§ To-do item
Each line from the one containing "Thursday night’s game." through the final line of the data below must be repeated exactly.

§ Entries shown
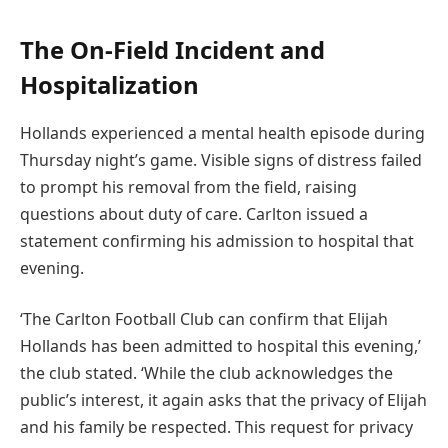
The On-Field Incident and
Hospitalization
Hollands experienced a mental health episode during
Thursday night’s game. Visible signs of distress failed
to prompt his removal from the field, raising
questions about duty of care. Carlton issued a
statement confirming his admission to hospital that
evening.
‘The Carlton Football Club can confirm that Elijah
Hollands has been admitted to hospital this evening,’
the club stated. ‘While the club acknowledges the
public’s interest, it again asks that the privacy of Elijah
and his family be respected. This request for privacy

§ Your solution
Thursday night’s game. Visible signs of distress failed
to prompt his removal from the field, raising
questions about duty of care. Carlton issued a
statement confirming his admission to hospital that
evening.
‘The Carlton Football Club can confirm that Elijah
Hollands has been admitted to hospital this evening,’
the club stated. ‘While the club acknowledges the
public’s interest, it again asks that the privacy of Elijah
and his family be respected. This request for privacy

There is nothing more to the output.